Income-Tax (No. 2) Bill, 2025 – Passed in Lok Sabha on 11 August 2025
The Income-Tax (No. 2) Bill, 2025 replaces the old Income-tax Act, 1961 after more than six decades. It aims to simplify, modernise, and make compliance easier for taxpayers, while incorporating most of the 285 recommendations made by the Parliamentary Select Committee.
Legislative Journey & Background
- The original Income-tax Bill, 2025 was introduced on February 13, 2025, referred to a Select Committee chaired by MP Baijayant Panda. The committee submitted its recommendations on July 21, 2025, including 285 suggestions (32 flagged as major)
- A revised version—Income-tax (No. 2) Bill, 2025—was presented and swiftly passed without debate on August 11, 2025
10 Key Changes in the New Law
- Higher Basic Exemption Limit
- Under the new tax regime, income up to ₹12 lakh is tax-free.
- With a standard deduction of ₹75,000, the effective no-tax limit becomes ₹12.75 lakh.
- Revised Tax Slabs (for FY 2025–26 onwards)
- ₹0 – ₹4 lakh → Nil
- ₹4 – ₹8 lakh → 5%
- ₹8 – ₹12 lakh → 10%
- ₹12 – ₹16 lakh → 15%
- ₹16 – ₹20 lakh → 20%
- ₹20 – ₹24 lakh → 25%
- Above ₹24 lakh → 30%
- Higher Rebate Under Section 87A
- Full rebate up to ₹60,000 or tax payable (whichever is lower) for eligible taxpayers.
- Massive Reduction in Sections
- Old Act had over 800 sections; the new law has 536 sections in 23 chapters with 16 schedules.
- Unified “Tax Year” Concept
- Replaces “Previous Year” and “Assessment Year” terms with a single “Tax Year” for easier understanding.
- Faceless & Digital Assessments
- All assessments and appeals to be conducted online, minimising personal interface and scope for harassment.
- Refunds Even After Deadline
- Taxpayers can claim TDS/TCS refunds even after the filing deadline without penalty.
- One of the most crucial amendments in the updated bill is the revision of Clause 263, which addresses the eligibility for claiming income-tax refunds. The original draft included a provision—Clause 263(1)(a)(ix)—that could have been interpreted to mean that a taxpayer could only claim a refund if their tax return was filed on or before the statutory due date. This represented a significant departure from the established legal position, where refunds could be claimed even for belatedly filed returns. Recognising the potential for this to cause undue hardship and create ambiguity, the newly introduced bill has completely omitted this restrictive clause
- Nil-TDS Certificates
- Individuals with no tax liability can obtain advance certificates to prevent tax deduction at source.
- Clarity on Deductions
- Clear provisions for standard deduction on house property income, pre-construction interest on home loans, and deduction for inter-corporate dividends.
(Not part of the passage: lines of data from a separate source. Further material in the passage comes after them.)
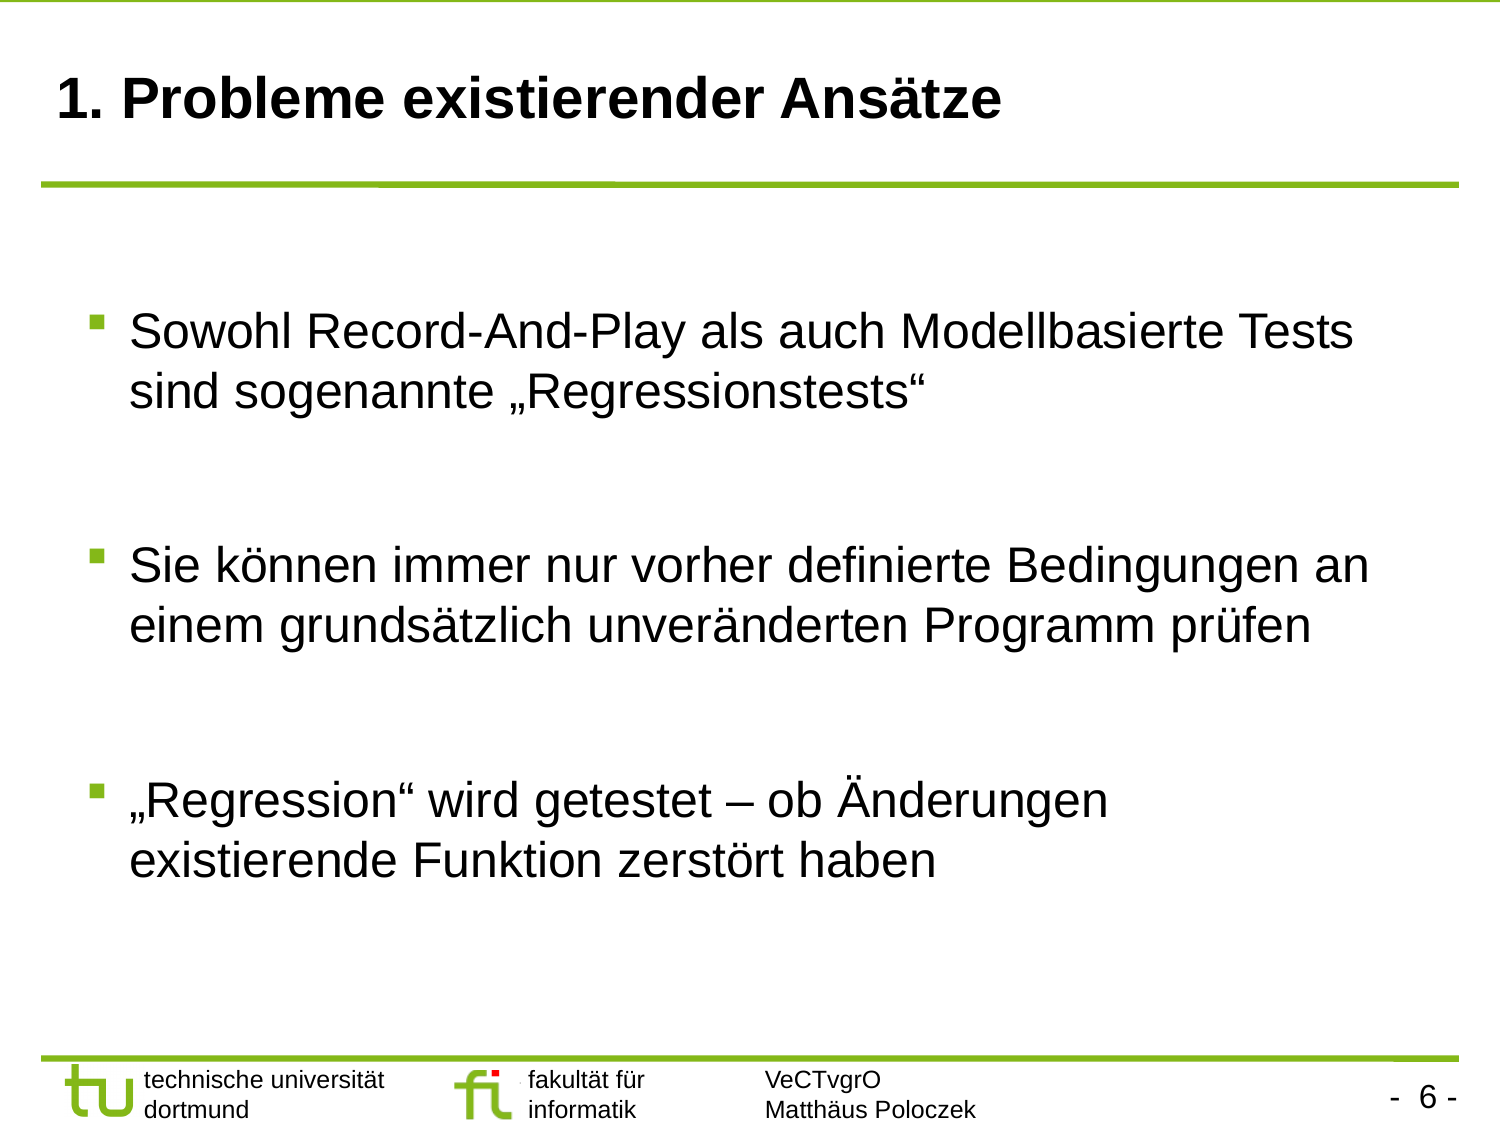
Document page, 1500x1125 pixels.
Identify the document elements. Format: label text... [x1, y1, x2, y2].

picture [64, 1064, 145, 1117]
picture [454, 1070, 521, 1125]
list Sowohl Record-And-Play als auch Modellbasierte Tests sind sogenannte „Regressionstests“ Sie können immer nur vorher definierte Bedingungen an einem grundsätzlich unveränderten Programm prüfen „Regression“ wird getestet – ob Änderungen existierende Funktion zerstört haben [41, 290, 1400, 892]
title 1. Probleme existierender Ansätze [41, 11, 1459, 179]
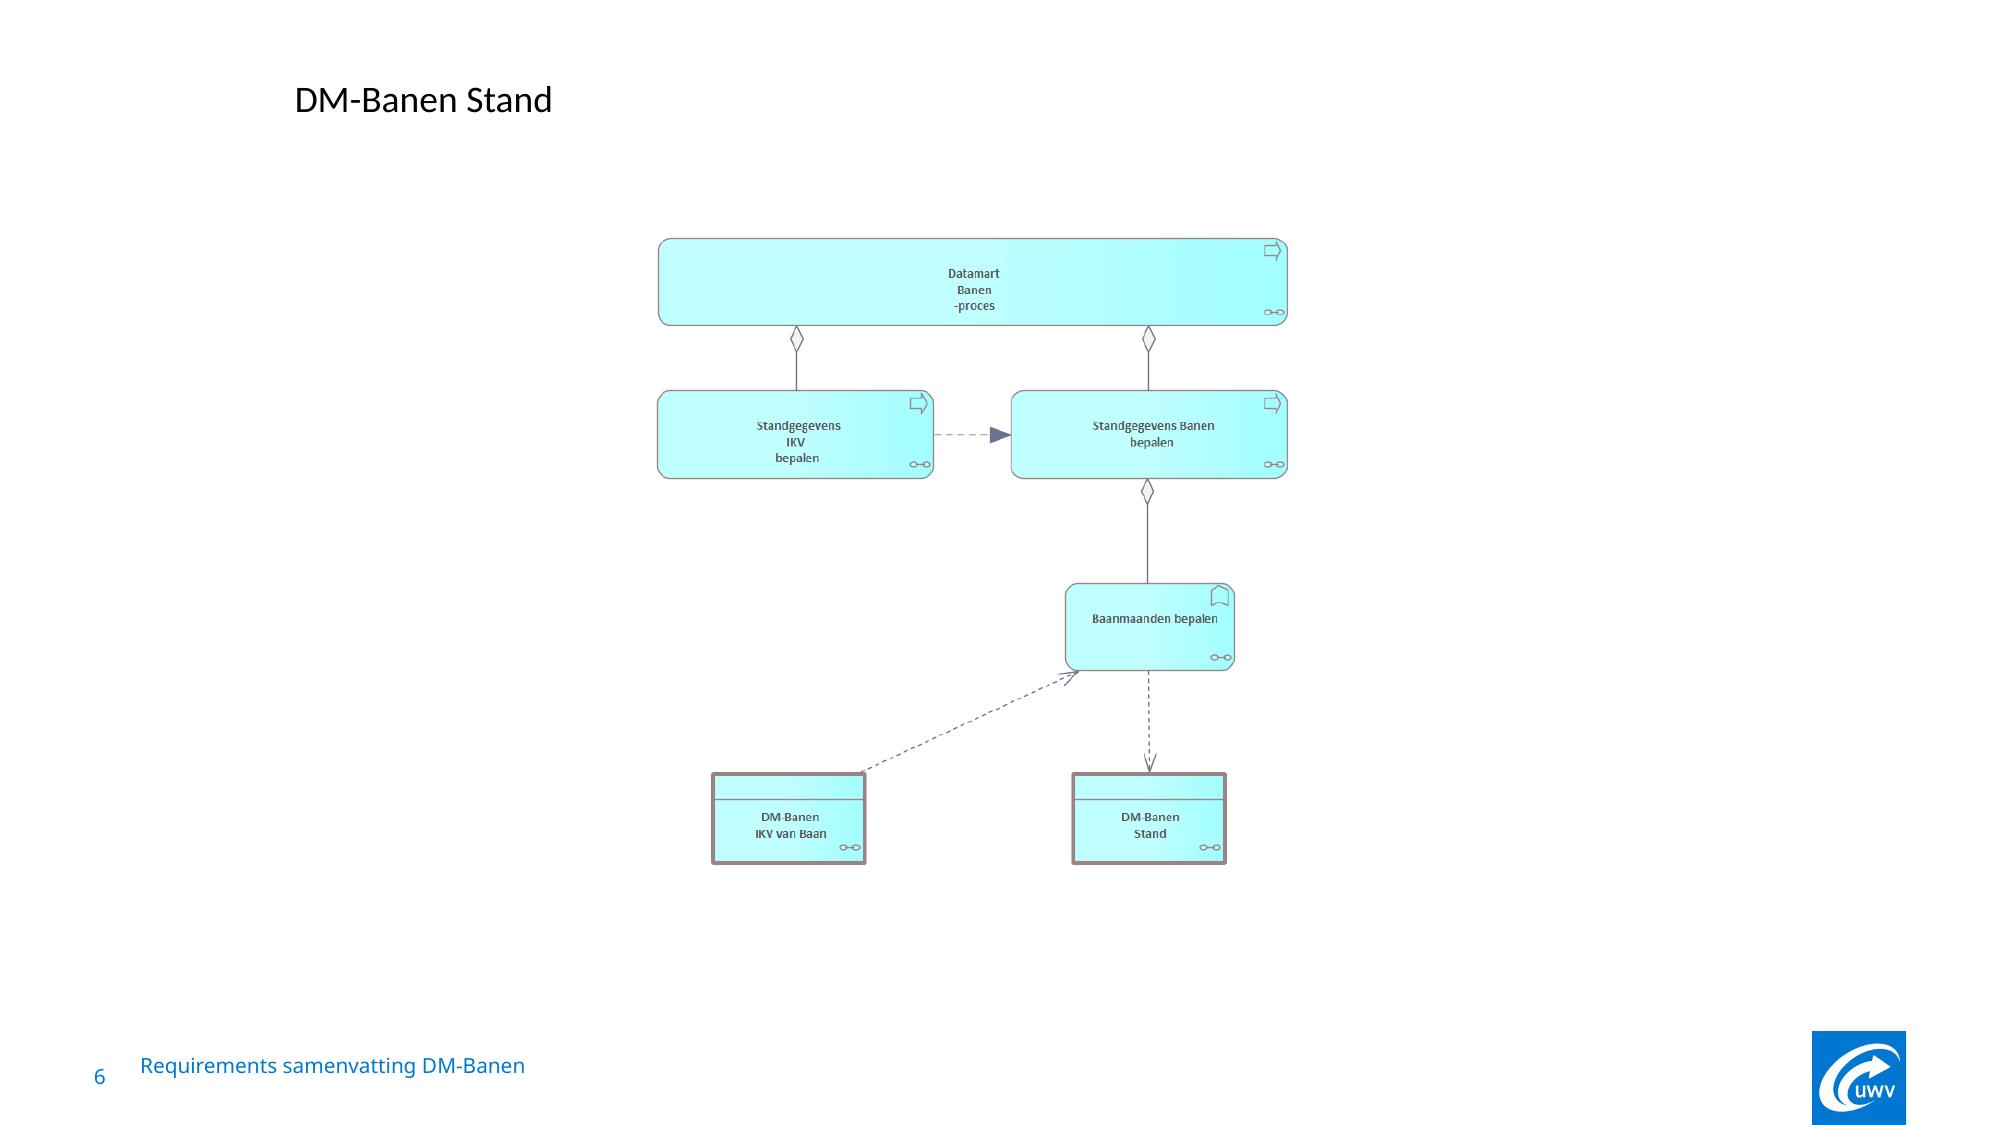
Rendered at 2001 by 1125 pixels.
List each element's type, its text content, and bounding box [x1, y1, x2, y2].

- Regulation on Anonymous Donations
- Religious and charitable trusts cannot accept anonymous donations unless they are engaged in social services.
Other Highlights
- Retains core philosophy of SIMPLE: Streamlined, Integrated, Minimized litigation, Practical, Learning-oriented, Efficient.
- Allows nil TCS on certain education remittances under LRS.
- Brings uniform rules for carry-forward and set-off of losses.
- Strengthens taxpayer rights by mandating prior notice before enforcement action.